From the U. O. Riabilitazione, Azienda Ospedaliera «Santa Maria della Misericordia», Udine
Background. Acute phase stroke care represents a major component in rehabilitation stroke services. Constrained by limited access to resources, hospitals have had to apply selection criteria to identify subjects that could potentially benefit most from treatment. Common prognostic factors in patient selection are age, site and severity of the lesion, comorbidities, impaired cognition, urinary incontinence and albumenia levels. We decided to verify the prognostic value of several of these variables and comorbidities.

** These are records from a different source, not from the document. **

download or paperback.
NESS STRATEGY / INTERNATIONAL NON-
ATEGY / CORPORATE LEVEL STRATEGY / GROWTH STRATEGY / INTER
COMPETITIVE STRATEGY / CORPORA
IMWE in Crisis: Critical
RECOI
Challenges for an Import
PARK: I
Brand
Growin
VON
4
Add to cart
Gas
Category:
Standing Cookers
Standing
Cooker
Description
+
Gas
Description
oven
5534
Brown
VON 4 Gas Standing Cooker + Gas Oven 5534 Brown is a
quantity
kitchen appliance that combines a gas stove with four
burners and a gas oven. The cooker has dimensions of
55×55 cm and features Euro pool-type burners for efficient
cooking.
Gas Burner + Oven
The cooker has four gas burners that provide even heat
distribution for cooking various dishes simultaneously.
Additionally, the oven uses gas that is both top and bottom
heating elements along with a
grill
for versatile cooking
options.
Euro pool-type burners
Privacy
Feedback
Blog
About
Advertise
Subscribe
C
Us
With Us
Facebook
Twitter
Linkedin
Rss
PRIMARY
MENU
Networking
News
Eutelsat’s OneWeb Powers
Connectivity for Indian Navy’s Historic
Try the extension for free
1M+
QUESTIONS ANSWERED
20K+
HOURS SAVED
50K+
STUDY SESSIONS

Methods. A series of 117 patients consecutively admitted to our rehabilitation unit from June 1999 to May 2000 with diagnosed hemiparesis or hemiplagia in stroke were assessed. Within 24 hours from admission to our unit the patients received thorough clinical assessment, routine blood chemistry tests (hemochrome, glycemia, proteinemia, albuminemia) and function evaluation, comprising Mini Mental State (MMS), Barthel Index (BI), Functional Independence Measure (FIM), and Face Scale (FS). All function tests were repeated on discharge.
Results. Albuminemia levels showed a positive correlation with MMS, BI and motor and cognitive FIM subscales, whereas no significant correlations were found with FS scores. On discharge the only remaining positive correlation was between albuminemia levels on admission and cognitive FIM subscale scores. Statistically significant positive correlations were found between the number of comorbidities and length of stay (LOS; r=0.35, p<0.001; Spearman’s rho 0.38, p<0.001) and disability scales.

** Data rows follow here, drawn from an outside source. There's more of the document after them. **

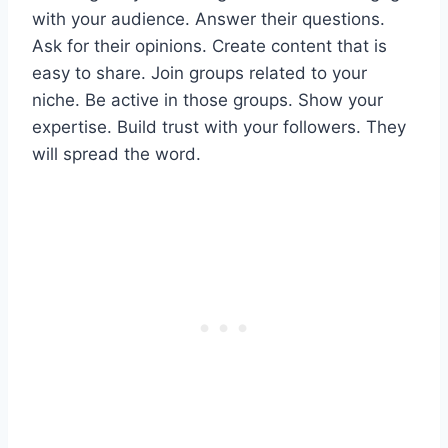
with your audience. Answer their questions.
Ask for their opinions. Create content that is
easy to share. Join groups related to your
niche. Be active in those groups. Show your
expertise. Build trust with your followers. They
will spread the word.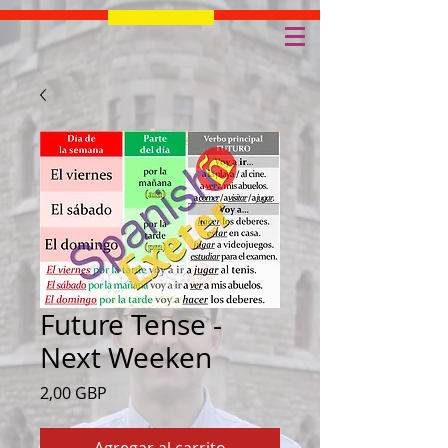
Future Tense -
Next Weeken
Precio
2,00 GBP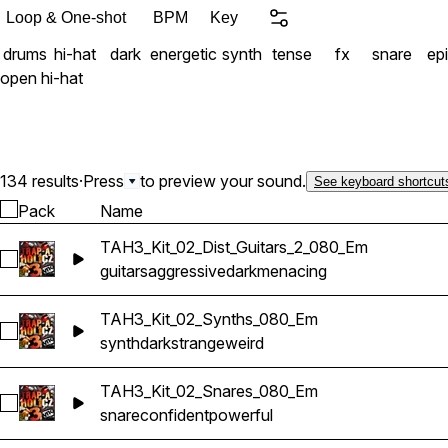
Loop & One-shot
BPM
Key
drums
hi-hat
dark
energetic
synth
tense
fx
snare
ep
open hi-hat
134 results
·
Press
to preview your sound.
See keyboard shortcut
Pack
Name
TAH3_Kit_02_Dist_Guitars_2_080_Em
Select TAH3_Kit_02_Dist_Guitars_2_080_Em
guitars
aggressive
dark
menacing
TAH3_Kit_02_Synths_080_Em
Select TAH3_Kit_02_Synths_080_Em
synth
dark
strange
weird
TAH3_Kit_02_Snares_080_Em
Select TAH3_Kit_02_Snares_080_Em
snare
confident
powerful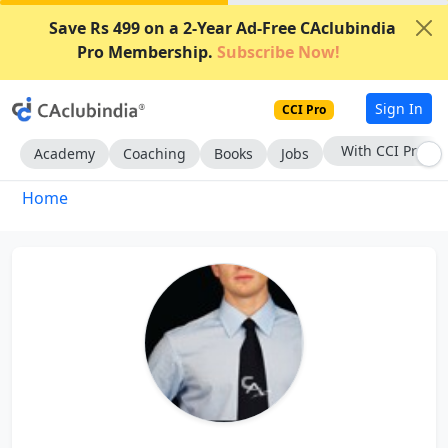
Save Rs 499 on a 2-Year Ad-Free CAclubindia
Pro Membership.
Subscribe Now!
Sign In
CCI Pro
With CCI Pro
Academy
Coaching
Books
Jobs
Home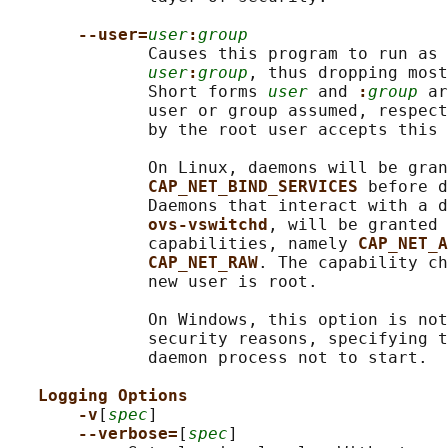
--user=
user
:
group
              Causes this program to run as 
user
:
group
, thus dropping most
              Short forms 
user
 and 
:
group
 ar
              user or group assumed, respect
              by the root user accepts this 
              On Linux, daemons will be gran
CAP_NET_BIND_SERVICES 
before d
              Daemons that interact with a d
ovs-vswitchd
, will be granted 
              capabilities, namely 
CAP_NET_A
CAP_NET_RAW
. The capability ch
              new user is root.

              On Windows, this option is not
              security reasons, specifying t
              daemon process not to start.

Logging Options
-v
[
spec
]

--verbose=
[
spec
]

Conclusions. Given the importance of negative prognostic features such as initial severity of the disability, age, nutritional state and presence of indwelling catheter, rehabilitation efforts must be directed toward a more appropriate management of micturion dysfunction which includes removal of the indwelling catheter. This indication is based on our observation that in our case series greater attention to the dietary program reduced the prognostic weight of hypoalbuminemia.